ANSWER: It does not, and your memories of Bill Nelsen and his career contains some inaccuracies. The last time the Cleveland Browns won an NFL Championship was in 1964, and their quarterback that season was Frank Ryan. After being traded to the Browns, Nelsen was their starter for the four seasons from 1968-71, and during his whole career in Cleveland he completed 52.4 percent of his passes with 71 touchdowns, 71 interceptions, and a rating of 72.1, hardly the kind of numbers that point to greatness. Nelsen started five playoff games with the Browns, and the team was 2-3 in those games, with Nelsen completing 51.5 percent for three touchdowns, eight interceptions, and a rating of 58.3. In those days, the NFL contained just four divisions, and to make the playoffs a team had to win its division. Because the Browns upset the Cowboys in the first round of the playoffs in both 1968 and 1969, they advanced to the NFL Championship Game in those seasons, which put them one step short of the Super Bowl. But in 1968, the Browns lost to the Colts, 34-0, in the NFL Championship Game, and they lost to the Vikings, 27-7, in the 1969 NFL Championship Game. So, while it would be fair to characterize Nelsen as better than Dick Shiner, who became the Steelers starter after Nelsen was traded to the Browns, labeling him "great" or even "very good" is a stretch.

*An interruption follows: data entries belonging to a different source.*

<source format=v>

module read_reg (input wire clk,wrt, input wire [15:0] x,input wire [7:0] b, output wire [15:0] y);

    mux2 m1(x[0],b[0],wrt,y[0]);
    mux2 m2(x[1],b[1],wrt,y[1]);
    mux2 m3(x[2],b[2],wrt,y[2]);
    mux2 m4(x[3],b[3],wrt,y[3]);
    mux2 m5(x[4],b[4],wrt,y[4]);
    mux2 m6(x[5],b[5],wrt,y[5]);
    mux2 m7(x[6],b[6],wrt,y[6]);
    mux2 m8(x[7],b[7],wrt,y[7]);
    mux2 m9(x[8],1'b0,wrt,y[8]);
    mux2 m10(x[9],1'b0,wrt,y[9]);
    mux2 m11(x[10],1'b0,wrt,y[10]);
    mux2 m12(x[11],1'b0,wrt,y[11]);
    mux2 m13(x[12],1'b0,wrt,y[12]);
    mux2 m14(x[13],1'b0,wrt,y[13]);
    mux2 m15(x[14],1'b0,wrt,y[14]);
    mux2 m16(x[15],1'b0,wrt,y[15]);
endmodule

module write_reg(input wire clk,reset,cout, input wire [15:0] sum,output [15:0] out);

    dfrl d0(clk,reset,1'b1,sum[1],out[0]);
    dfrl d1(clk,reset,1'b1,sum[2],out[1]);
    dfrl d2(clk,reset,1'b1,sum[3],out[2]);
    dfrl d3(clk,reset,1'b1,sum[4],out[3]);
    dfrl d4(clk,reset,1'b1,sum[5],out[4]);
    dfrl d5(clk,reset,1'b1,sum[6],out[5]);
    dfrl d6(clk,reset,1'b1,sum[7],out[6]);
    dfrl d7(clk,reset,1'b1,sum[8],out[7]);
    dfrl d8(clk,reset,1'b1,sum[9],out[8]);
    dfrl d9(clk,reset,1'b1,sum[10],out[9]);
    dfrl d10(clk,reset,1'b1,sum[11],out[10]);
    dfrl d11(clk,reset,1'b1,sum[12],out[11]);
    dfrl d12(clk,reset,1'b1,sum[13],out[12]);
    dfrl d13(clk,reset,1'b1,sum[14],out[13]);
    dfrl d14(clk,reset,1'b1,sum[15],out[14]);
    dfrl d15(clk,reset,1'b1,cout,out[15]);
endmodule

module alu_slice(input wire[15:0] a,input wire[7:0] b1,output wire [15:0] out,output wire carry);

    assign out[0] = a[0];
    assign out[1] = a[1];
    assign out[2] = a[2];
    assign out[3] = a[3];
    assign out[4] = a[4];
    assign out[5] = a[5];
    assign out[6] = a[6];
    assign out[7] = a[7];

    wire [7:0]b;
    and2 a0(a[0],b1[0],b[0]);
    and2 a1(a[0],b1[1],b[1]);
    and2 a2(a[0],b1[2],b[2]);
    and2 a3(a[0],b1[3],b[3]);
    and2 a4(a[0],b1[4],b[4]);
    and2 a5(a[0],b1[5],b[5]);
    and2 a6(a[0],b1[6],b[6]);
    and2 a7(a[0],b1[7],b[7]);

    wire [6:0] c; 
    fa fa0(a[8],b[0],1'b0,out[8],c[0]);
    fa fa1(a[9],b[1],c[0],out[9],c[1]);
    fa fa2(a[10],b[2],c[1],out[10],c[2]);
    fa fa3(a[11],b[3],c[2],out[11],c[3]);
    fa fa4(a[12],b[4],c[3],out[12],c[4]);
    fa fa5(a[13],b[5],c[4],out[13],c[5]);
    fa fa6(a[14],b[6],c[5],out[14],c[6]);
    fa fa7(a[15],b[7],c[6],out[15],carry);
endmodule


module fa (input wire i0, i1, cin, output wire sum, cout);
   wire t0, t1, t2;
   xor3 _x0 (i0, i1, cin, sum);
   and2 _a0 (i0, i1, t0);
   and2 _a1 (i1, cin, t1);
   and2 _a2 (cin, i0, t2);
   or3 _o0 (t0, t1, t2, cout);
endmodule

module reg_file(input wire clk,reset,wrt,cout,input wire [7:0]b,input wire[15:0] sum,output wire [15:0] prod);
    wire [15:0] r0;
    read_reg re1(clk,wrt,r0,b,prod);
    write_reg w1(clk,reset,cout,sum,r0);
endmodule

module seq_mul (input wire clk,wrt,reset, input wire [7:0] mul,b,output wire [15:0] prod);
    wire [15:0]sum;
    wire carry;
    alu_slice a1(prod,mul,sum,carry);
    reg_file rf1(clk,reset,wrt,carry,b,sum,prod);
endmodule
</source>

DEREK DOLITSKY FROM MILWAUKEE, WI: When will Ola Adeniyi get a legitimate shot to compete for an outside linebacker spot? He has better pass-rushing moves than Bud Dupree and would be perfect across from T.J. Watt, especially since it is unlikely we will pay Dupree after this season.

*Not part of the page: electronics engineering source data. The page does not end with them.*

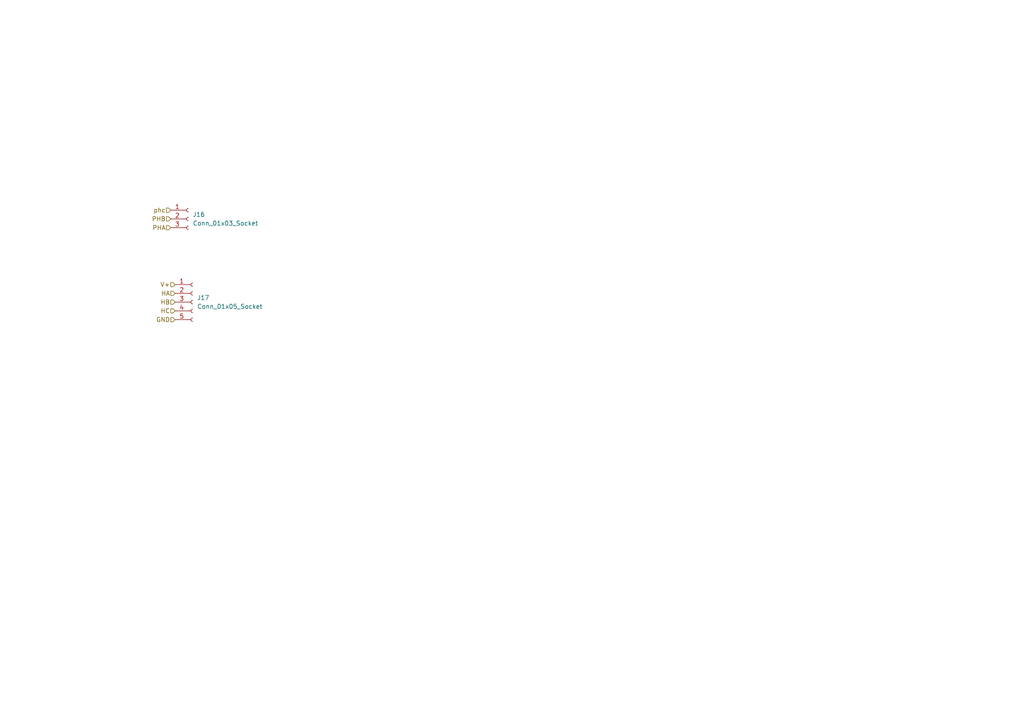
<source format=kicad_sch>
(kicad_sch
	(version 20231120)
	(generator "eeschema")
	(generator_version "8.0")
	(uuid "667d7835-605c-4299-b23a-44c5741572e4")
	(paper "A4")
	
	(hierarchical_label "PHA"
		(shape input)
		(at 49.53 66.04 180)
		(effects
			(font
				(size 1.27 1.27)
			)
			(justify right)
		)
		(uuid "14d56045-9397-4195-a1f3-b223b217f969")
	)
	(hierarchical_label "HC"
		(shape input)
		(at 50.8 90.17 180)
		(effects
			(font
				(size 1.27 1.27)
			)
			(justify right)
		)
		(uuid "2c8e0cce-3e2e-4e76-a00d-74fd468d0222")
	)
	(hierarchical_label "phc"
		(shape input)
		(at 49.53 60.96 180)
		(effects
			(font
				(size 1.27 1.27)
			)
			(justify right)
		)
		(uuid "77696b50-c54f-42a1-9731-12360671c14b")
	)
	(hierarchical_label "HB"
		(shape input)
		(at 50.8 87.63 180)
		(effects
			(font
				(size 1.27 1.27)
			)
			(justify right)
		)
		(uuid "96c1e5dc-36fd-4d4c-a58f-590fe9479996")
	)
	(hierarchical_label "PHB"
		(shape input)
		(at 49.53 63.5 180)
		(effects
			(font
				(size 1.27 1.27)
			)
			(justify right)
		)
		(uuid "9b65a75d-1eef-425c-8ed1-1fd6d82d6750")
	)
	(hierarchical_label "HA"
		(shape input)
		(at 50.8 85.09 180)
		(effects
			(font
				(size 1.27 1.27)
			)
			(justify right)
		)
		(uuid "d6edf5a7-48e2-4cea-8551-fb60078a27b9")
	)
	(hierarchical_label "GND"
		(shape input)
		(at 50.8 92.71 180)
		(effects
			(font
				(size 1.27 1.27)
			)
			(justify right)
		)
		(uuid "e9b39e21-ac64-4650-9498-8956042edd8a")
	)
	(hierarchical_label "V+"
		(shape input)
		(at 50.8 82.55 180)
		(effects
			(font
				(size 1.27 1.27)
			)
			(justify right)
		)
		(uuid "f32b7fed-4bda-4e5b-bc60-8432fb42fa4f")
	)
	(symbol
		(lib_id "Connector:Conn_01x05_Socket")
		(at 55.88 87.63 0)
		(unit 1)
		(exclude_from_sim no)
		(in_bom yes)
		(on_board yes)
		(dnp no)
		(fields_autoplaced yes)
		(uuid "92d76dc1-b6b8-4ca8-bf59-af52bc411c2f")
		(property "Reference" "J17"
			(at 57.15 86.36 0)
			(effects
				(font
					(size 1.27 1.27)
				)
				(justify left)
			)
		)
		(property "Value" "Conn_01x05_Socket"
			(at 57.15 88.9 0)
			(effects
				(font
					(size 1.27 1.27)
				)
				(justify left)
			)
		)
		(property "Footprint" ""
			(at 55.88 87.63 0)
			(effects
				(font
					(size 1.27 1.27)
				)
				(hide yes)
			)
		)
		(property "Datasheet" "~"
			(at 55.88 87.63 0)
			(effects
				(font
					(size 1.27 1.27)
				)
				(hide yes)
			)
		)
		(property "Description" ""
			(at 55.88 87.63 0)
			(effects
				(font
					(size 1.27 1.27)
				)
				(hide yes)
			)
		)
		(pin "1"
			(uuid "37c3d99a-2ab4-4d5b-a406-1edf246391f2")
		)
		(pin "4"
			(uuid "af649fd4-d831-4a5e-8714-70c202b2db99")
		)
		(pin "3"
			(uuid "e3965d87-1bd0-48a9-a59b-c8c56f5eed28")
		)
		(pin "5"
			(uuid "bfedc4ab-80cc-4a64-b450-a3c8b862a16c")
		)
		(pin "2"
			(uuid "9d9d42b5-329e-4e5f-9826-9e08652f6389")
		)
		(instances
			(project "Solar rover"
				(path "/5d765147-21d8-44f1-921b-751c07519f70/64940982-1acd-48c4-a7b4-72b5ef03dd63/5bf53b3d-17c0-450e-bfb6-526a9d6aae55"
					(reference "J17")
					(unit 1)
				)
				(path "/5d765147-21d8-44f1-921b-751c07519f70/64940982-1acd-48c4-a7b4-72b5ef03dd63/669fd4f8-9bb4-47a4-8538-b2def4d7cdcf"
					(reference "J17")
					(unit 1)
				)
			)
		)
	)
	(symbol
		(lib_id "Connector:Conn_01x03_Socket")
		(at 54.61 63.5 0)
		(unit 1)
		(exclude_from_sim no)
		(in_bom yes)
		(on_board yes)
		(dnp no)
		(fields_autoplaced yes)
		(uuid "d517154f-414a-457d-891c-1fac2fbe31f6")
		(property "Reference" "J16"
			(at 55.88 62.23 0)
			(effects
				(font
					(size 1.27 1.27)
				)
				(justify left)
			)
		)
		(property "Value" "Conn_01x03_Socket"
			(at 55.88 64.77 0)
			(effects
				(font
					(size 1.27 1.27)
				)
				(justify left)
			)
		)
		(property "Footprint" ""
			(at 54.61 63.5 0)
			(effects
				(font
					(size 1.27 1.27)
				)
				(hide yes)
			)
		)
		(property "Datasheet" "~"
			(at 54.61 63.5 0)
			(effects
				(font
					(size 1.27 1.27)
				)
				(hide yes)
			)
		)
		(property "Description" ""
			(at 54.61 63.5 0)
			(effects
				(font
					(size 1.27 1.27)
				)
				(hide yes)
			)
		)
		(pin "1"
			(uuid "648ba789-aaf8-4a86-9874-15b8475a0c8c")
		)
		(pin "2"
			(uuid "3b3222fa-3702-4bbf-8b3f-f94a8130f03d")
		)
		(pin "3"
			(uuid "3dc70c19-b7f9-4de7-9f1c-7543ed25df72")
		)
		(instances
			(project "Solar rover"
				(path "/5d765147-21d8-44f1-921b-751c07519f70/64940982-1acd-48c4-a7b4-72b5ef03dd63/5bf53b3d-17c0-450e-bfb6-526a9d6aae55"
					(reference "J16")
					(unit 1)
				)
				(path "/5d765147-21d8-44f1-921b-751c07519f70/64940982-1acd-48c4-a7b4-72b5ef03dd63/669fd4f8-9bb4-47a4-8538-b2def4d7cdcf"
					(reference "J16")
					(unit 1)
				)
			)
		)
	)
)

</source>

ANSWER: Ola Adeniyi has been getting a "legitimate shot to compete for an outside linebacker spot" during each and every practice and preseason game during his two seasons with the Steelers. Playing time and opportunities for playing time have to be earned in the NFL; it's not something bestowed on a player as recognition for time served. In some ways, Adeniyi has been fortunate the Steelers haven't had much depth at outside linebacker over the last couple of seasons, because I'm not at all certain what he showed in training camp and the preseason last summer would've been good enough to earn a roster spot otherwise. And your contention that Adeniyi has "better pass-rushing moves" than Dupree, who posted 11.5 sacks during the 2019 NFL regular season is ludicrous. Adeniyi will get another chance this summer to show he belongs in the NFL.

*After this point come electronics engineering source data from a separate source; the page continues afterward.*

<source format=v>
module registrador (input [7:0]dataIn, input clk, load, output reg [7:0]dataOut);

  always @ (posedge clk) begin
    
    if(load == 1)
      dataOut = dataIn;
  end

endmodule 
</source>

MARK BENSON FROM AKRON, OH: Where does Ben Roethlisberger rank among all-time NFL quarterbacks in career wins?
ANSWER: Ben Roethlisberger's record as a starter in the NFL is 144-71-1, which places him seventh on the all-time list behind Tom Brady with 219, Brett Favre and Peyton Manning each with 186, Drew Brees with 163, John Elway with 148, and Dan Marino with 147. Roethlisberger's winning percentage of .669 is fourth among all quarterbacks currently ranked in the top 30 in total victories, behind on Brady at .774, Joe Montana at .713, and Manning at .702.
LARRY HOUGAN FROM BALTIMORE, MD: In Madden, if you switch Jaylen Samuels to tight end, his overall production goes up significantly. What are the chances the Steelers move him there this year in a reserve role?
ANSWER: You do understand that Madden is a video game and that the football at the NFL level is played by flesh-and-blood human beings in real life.